Esta carta aberta foi tornada pública no mesmo dia de uma outra, subscrita por “artistas, músicos, realizadores e autores” israelitas, na qual é feita o mesmo apelo.

“Nós, enquanto artistas, não podemos ficar calados enquanto os nossos homólogos palestinianos sofrem silenciamento, desumanização e violência, e pedimos que se juntem a nós numa tomada de posição. Artistas palestinianos apelaram-vos para desistirem do Festival Eurovisão da Canção, e nós juntamo-nos a esse apelo, pelo bem deles e pelos nossos futuros”, lê-se na carta.

Alguns dos 27 artistas israelitas que assinam a carta aberta hoje divulgada, já tinham subscrito uma outra, tornada pública em setembro do ano passado, na qual mais de uma centena de artistas de todo o mundo, incluindo de Portugal, manifestaram apoio a um apelo de organizações culturais palestinianas para o boicote à edição deste ano do concurso, caso, como naquela altura estava apenas previsto, decorresse em Israel.

O Festival Eurovisão da Canção é disputado este ano por 41 países. Portugal é representado por Conan Osíris, com o tema “Telemóveis”, que irá atuar na primeira semifinal, marcada para 14 de maio. A segunda semifinal decorre a 16 de maio e a final a 18 de maio.

Israel acolhe este ano o concurso, depois de o ter vencido, pela quarta vez, em maio do ano passado, em Lisboa, com o tema “Toy”, interpretado por Netta. Nos últimos meses, várias organizações de todo o mundo têm apelado ao boicote à edição deste ano do concurso, por se realizar em Israel.

Em janeiro, mais de 60 organizações, a maioria de defesa dos direitos LGBTQIA, de vários países, Portugal incluído, apelaram aos membros daquela comunidade para que boicotem o concurso.

Em junho do ano passado, diversas organizações culturais palestinianas apelaram ao boicote ao concurso, sublinhando que “o regime israelita de ocupação militar, colonialismo e apartheid está descaradamente a usar a Eurovisão como parte da sua estratégia oficial ‘Brand Israel’, que tenta mostrar ‘a face mais bonita de Israel’ para branquear e desviar a atenção dos seus crimes de guerra contra os palestinianos”.

Em novembro, vários artistas portugueses apelaram, numa carta aberta dirigida à RTP, responsável pela escolha do representante nacional, ao boicote de Portugal ao Festival Eurovisão da Canção.

Também a BBC recebeu uma carta aberta na qual várias personalidades, incluindo a designer de moda Vivienne Westwood, o músico Peter Gabriel, o realizador Mike Leigh e a banda Wolf Alice, instavam a estação, responsável pela escolha do representante do Reino Unido, a pedir à organização que alterasse a localização da edição de 2019 do concurso.

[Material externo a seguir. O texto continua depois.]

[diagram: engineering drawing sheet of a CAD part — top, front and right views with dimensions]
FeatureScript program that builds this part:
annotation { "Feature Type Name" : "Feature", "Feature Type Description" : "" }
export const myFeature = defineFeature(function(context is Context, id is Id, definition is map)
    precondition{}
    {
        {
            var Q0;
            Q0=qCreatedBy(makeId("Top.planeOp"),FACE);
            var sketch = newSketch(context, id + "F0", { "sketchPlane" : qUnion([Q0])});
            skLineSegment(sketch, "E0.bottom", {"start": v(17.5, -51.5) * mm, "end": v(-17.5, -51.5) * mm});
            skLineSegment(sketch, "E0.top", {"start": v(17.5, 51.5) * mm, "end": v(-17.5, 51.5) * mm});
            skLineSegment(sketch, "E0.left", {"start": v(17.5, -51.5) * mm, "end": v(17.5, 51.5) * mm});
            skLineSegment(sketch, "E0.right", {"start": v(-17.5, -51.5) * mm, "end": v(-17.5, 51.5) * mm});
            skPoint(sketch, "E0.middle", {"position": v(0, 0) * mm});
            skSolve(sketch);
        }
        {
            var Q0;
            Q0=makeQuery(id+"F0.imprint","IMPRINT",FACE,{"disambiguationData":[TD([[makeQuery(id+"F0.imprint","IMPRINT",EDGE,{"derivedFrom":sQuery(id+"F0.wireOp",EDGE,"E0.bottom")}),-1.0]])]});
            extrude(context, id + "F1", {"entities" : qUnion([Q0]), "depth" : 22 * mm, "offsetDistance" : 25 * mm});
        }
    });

Mais recentemente, em março deste ano, o músico britânico Roger Waters, um dos fundadores dos Pink Floyd, dirigiu uma carta aberta a Conan Osíris, e aos outros finalistas, na qual revelava que tinha escrito “há alguns dias”, uma carta particular ao “jovem e talentoso cantor português”.

Roger Waters considera que, entre os finalistas da Eurovisão, o representante português é aquele que tem “amor suficiente no coração para se erguer e fazer a diferença”, ao “defender o lado certo da história”, bastando-lhe, para isso, “fazer a coisa certa” e ser “o tal”.

Até hoje, Conan Osíris não respondeu ao apelo de Roger Waters. Numa entrevista a um canal de televisão, israelita, quando questionado sobre se era verdade que Roger Waters lhe tinha enviado uma carta Conan Osíris respondeu: “Bem, é o que se vê”.

De acordo com o regulamento do concurso, os concorrentes não podem tomar posições políticas, correndo o risco de serem desclassificados.

Antes de Roger Waters, no início de março, já o Comité de Solidariedade com a Palestina, o SOS Racismo e as Panteras Rosa tinham apelado a Conan Osíris para não ir a Telavive representar Portugal, em solidariedade com artistas palestinianos.